Tons of food gets thrown away each year because the expiration date has passed. Researchers from Eindhoven University of Technology, Universitá di Catania, CEA-Liten, and STMicroelectronics got together to stop this problem, proposing a solution centered on a brand new invention: a plastic analog-digital converter (ADC).
A plastic analog-to-digital converter (ADC).
The technology was presented at the recent International Solid-State Circuits Conference (ISSCC) in San Francisco. While it is impressive to see a sensor circuit made of plastic, what’s even more noteworthy is the fact that it costs approximately one cent to manufacture. The circuit would be provided to producers to be included in their packaging to monitor the various levels of food that dictate freshness. This information could then be read using a scanner on a mobile phone to show the freshness of the food.

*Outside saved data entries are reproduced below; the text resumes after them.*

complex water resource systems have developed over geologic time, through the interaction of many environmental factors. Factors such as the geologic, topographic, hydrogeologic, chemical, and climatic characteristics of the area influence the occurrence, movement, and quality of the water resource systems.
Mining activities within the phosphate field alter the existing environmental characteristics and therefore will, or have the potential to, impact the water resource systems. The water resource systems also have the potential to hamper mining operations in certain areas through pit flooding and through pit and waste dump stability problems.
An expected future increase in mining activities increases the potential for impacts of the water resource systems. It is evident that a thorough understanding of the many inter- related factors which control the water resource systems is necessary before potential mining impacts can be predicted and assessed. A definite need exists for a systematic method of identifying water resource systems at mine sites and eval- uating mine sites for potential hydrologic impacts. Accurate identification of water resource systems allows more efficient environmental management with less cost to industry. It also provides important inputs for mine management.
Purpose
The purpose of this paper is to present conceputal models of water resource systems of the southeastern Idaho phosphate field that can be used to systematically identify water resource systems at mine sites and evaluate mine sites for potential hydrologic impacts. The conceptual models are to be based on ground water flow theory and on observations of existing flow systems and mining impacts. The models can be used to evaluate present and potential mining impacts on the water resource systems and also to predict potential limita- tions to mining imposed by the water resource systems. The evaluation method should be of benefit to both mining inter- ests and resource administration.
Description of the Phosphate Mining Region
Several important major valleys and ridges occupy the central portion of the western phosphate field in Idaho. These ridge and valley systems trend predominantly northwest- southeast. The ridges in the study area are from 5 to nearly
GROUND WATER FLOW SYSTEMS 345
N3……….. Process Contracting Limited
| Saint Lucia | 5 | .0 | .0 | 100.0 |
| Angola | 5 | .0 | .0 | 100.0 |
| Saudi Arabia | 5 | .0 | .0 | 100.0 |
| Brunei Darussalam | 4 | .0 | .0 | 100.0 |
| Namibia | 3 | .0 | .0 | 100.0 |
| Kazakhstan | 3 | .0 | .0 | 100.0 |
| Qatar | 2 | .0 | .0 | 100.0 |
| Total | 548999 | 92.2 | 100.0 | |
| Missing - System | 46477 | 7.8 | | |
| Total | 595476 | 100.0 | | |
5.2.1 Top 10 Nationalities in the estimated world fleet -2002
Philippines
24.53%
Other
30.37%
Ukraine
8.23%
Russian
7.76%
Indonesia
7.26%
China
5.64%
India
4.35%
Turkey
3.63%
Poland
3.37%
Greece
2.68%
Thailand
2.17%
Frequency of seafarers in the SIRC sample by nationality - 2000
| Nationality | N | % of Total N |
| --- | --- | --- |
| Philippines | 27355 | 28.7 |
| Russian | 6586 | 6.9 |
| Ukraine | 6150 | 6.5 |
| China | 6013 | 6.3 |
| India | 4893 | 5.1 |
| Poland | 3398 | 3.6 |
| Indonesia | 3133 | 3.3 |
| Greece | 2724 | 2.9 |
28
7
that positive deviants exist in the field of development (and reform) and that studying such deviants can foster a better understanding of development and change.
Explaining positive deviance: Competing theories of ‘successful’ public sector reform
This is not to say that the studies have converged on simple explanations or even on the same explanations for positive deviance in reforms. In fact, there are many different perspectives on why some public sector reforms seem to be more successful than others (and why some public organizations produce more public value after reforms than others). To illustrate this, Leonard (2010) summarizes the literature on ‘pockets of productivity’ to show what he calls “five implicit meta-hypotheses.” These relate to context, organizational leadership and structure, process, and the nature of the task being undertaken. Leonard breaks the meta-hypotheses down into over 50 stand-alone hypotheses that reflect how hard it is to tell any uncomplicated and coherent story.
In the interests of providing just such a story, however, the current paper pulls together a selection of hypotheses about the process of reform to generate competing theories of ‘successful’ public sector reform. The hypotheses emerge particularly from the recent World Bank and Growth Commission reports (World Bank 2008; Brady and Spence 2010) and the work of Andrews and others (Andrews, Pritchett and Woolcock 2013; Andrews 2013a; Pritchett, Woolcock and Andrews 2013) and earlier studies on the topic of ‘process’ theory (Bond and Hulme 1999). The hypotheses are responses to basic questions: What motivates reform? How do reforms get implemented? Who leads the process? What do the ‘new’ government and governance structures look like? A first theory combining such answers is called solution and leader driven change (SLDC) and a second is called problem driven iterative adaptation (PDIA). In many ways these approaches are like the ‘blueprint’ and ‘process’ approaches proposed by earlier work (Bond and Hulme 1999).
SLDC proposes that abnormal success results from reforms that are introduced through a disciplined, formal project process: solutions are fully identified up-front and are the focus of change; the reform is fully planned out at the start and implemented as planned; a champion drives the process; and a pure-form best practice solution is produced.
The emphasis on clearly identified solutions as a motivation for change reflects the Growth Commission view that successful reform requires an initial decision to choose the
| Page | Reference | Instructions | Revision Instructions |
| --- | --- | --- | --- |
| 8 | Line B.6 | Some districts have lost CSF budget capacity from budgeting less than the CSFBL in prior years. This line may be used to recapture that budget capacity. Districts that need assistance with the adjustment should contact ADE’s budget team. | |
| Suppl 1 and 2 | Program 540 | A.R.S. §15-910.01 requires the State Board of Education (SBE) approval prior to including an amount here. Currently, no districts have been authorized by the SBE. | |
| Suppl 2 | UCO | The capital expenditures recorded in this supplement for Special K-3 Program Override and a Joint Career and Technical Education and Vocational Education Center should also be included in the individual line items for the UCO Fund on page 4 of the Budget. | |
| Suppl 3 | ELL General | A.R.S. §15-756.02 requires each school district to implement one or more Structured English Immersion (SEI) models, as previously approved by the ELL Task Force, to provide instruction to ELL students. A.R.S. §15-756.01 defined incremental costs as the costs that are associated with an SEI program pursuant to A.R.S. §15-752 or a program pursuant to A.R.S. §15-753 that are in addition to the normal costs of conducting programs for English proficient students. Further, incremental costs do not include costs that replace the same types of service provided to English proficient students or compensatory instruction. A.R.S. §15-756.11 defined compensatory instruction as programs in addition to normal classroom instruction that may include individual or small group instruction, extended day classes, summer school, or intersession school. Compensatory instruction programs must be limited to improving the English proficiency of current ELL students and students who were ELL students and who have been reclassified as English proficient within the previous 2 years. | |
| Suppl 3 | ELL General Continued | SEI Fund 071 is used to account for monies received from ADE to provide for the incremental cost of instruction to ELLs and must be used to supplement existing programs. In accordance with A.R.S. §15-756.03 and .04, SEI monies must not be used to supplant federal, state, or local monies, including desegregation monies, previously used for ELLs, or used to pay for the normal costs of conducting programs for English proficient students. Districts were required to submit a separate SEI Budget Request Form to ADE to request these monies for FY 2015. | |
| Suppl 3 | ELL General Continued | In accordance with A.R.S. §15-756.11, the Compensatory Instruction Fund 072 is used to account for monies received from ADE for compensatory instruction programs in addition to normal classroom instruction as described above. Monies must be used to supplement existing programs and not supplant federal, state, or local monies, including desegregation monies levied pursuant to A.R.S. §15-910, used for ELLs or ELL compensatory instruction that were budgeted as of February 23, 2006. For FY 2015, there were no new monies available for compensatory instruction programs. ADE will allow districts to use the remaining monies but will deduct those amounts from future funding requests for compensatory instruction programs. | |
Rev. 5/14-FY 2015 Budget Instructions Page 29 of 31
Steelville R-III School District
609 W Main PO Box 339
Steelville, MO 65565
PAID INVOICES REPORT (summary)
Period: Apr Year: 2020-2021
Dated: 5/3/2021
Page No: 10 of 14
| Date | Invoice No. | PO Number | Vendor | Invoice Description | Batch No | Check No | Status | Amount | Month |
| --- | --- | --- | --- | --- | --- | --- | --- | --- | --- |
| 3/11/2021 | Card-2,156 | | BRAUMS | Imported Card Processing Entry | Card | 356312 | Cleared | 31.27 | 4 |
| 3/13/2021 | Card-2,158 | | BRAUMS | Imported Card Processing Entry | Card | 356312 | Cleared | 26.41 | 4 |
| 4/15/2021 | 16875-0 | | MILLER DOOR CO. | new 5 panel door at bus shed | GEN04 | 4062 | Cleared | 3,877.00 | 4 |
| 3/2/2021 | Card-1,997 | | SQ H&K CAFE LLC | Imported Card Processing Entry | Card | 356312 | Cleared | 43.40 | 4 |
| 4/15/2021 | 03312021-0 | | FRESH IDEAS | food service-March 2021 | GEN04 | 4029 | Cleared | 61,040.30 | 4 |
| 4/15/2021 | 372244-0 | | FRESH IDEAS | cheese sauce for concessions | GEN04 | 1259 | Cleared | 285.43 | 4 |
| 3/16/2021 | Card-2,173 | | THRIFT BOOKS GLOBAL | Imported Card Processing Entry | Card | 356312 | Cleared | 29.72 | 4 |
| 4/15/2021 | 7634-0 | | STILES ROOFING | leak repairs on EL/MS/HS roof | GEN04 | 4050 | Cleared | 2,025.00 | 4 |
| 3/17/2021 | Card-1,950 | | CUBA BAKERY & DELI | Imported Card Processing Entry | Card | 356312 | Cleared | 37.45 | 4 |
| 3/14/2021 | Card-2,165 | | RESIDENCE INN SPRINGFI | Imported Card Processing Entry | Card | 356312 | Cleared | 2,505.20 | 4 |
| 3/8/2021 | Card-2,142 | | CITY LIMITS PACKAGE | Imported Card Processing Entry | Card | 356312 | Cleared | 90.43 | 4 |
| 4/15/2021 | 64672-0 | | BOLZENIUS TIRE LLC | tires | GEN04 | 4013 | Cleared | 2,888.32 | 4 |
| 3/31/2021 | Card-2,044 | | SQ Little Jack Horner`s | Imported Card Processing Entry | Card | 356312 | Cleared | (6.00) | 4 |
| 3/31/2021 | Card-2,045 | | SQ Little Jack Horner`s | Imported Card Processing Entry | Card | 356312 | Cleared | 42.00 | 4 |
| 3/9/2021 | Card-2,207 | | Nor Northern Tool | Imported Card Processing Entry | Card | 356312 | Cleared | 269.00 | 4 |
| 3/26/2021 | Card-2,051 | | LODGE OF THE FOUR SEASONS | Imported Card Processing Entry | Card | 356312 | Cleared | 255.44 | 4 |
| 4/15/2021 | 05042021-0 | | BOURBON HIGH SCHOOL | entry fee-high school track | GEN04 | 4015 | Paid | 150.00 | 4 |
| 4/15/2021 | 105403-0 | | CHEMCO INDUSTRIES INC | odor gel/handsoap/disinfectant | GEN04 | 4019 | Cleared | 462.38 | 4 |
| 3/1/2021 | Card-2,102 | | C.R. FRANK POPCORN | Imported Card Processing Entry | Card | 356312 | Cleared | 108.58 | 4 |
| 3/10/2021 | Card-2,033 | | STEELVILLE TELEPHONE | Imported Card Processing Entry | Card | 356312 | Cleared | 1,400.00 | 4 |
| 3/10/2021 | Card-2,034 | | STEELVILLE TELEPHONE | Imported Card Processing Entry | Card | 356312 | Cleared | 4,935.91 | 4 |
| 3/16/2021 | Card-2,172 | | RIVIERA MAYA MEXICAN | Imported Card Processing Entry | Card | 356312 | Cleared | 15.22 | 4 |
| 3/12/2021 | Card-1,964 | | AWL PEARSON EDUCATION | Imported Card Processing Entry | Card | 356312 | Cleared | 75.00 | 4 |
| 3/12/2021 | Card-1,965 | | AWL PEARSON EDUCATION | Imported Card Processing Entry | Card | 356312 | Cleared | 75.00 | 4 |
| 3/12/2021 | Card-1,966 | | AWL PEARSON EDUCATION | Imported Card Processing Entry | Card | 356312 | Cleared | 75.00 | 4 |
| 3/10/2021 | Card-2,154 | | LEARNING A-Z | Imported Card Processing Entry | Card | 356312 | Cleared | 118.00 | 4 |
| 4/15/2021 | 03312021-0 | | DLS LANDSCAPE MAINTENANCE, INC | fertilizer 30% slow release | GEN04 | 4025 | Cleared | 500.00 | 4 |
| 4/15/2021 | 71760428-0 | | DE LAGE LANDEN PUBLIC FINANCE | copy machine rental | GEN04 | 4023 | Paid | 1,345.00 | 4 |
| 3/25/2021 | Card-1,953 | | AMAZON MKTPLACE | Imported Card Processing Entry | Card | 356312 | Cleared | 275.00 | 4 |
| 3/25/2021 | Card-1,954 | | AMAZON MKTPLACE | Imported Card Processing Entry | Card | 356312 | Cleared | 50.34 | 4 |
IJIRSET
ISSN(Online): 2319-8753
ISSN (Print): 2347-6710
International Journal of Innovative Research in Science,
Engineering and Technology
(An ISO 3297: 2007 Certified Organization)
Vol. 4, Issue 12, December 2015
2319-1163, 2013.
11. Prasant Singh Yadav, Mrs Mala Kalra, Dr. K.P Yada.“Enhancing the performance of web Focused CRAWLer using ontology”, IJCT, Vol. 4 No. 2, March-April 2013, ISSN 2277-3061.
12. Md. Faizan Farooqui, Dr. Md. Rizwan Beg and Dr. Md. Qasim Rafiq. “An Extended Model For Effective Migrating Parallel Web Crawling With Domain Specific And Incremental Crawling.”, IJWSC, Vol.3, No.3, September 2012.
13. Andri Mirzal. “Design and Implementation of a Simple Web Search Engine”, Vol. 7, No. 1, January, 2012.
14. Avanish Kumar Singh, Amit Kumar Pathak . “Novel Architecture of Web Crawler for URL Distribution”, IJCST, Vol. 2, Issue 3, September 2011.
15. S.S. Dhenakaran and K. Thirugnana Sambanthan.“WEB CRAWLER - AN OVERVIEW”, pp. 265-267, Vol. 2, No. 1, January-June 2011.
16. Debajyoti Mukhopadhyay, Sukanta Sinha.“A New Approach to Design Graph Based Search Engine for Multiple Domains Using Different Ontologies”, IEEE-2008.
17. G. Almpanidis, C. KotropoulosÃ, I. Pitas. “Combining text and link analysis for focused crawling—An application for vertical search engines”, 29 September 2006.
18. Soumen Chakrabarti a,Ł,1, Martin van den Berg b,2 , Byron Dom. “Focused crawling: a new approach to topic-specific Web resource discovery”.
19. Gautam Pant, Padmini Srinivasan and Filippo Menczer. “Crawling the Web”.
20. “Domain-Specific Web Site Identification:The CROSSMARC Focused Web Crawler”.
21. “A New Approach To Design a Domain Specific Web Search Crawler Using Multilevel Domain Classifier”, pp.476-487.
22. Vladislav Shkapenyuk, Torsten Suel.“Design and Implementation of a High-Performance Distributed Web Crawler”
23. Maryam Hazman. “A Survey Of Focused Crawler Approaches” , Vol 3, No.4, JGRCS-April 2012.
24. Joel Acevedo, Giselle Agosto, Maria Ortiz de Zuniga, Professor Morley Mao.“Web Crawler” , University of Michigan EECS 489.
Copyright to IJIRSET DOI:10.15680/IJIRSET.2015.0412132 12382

“In principle that's all already possible, using standard silicon ICs,” says researcher Eugenio Cantatore of Eindhoven University of Technology. “The only problem is they're too expensive. They easily cost ten cents. And that cost is too much for a one euro bag of crisps. We're now developing electronic devices that are made from plastic rather than silicon. The advantage is you can easily include these plastic sensors in plastic packaging.”
A typical sensor circuit consists of four components: sensor, amplifier, ADC, and radio transmitter. The missing component for the purpose of what the group is proposing here, has always been the plastic ADC.
“Now that we have all of the pieces, we need the integration,” says Cantatore.
Making the plastic ADC was no easy process: The electrical characteristics of normal transistors are highly predictable, but those of plastic transistors vary a great deal. “All plastic transistors behave differently in the low-cost production processes at low temperatures,” explains Cantatore. “That makes it much more difficult to use them in devices. You need complex mathematical models to be able to predict their behavior accurately.”
The final model the researchers came up with includes the following features: it offers a resolution of four bits, a speed of two hertz, and includes more than 100 n- and p-type transistors. A resistance level is on the sensor’s transparent plastic substrates and the carrier mobility of the printed transistors lies above the device’s amorphous silicon.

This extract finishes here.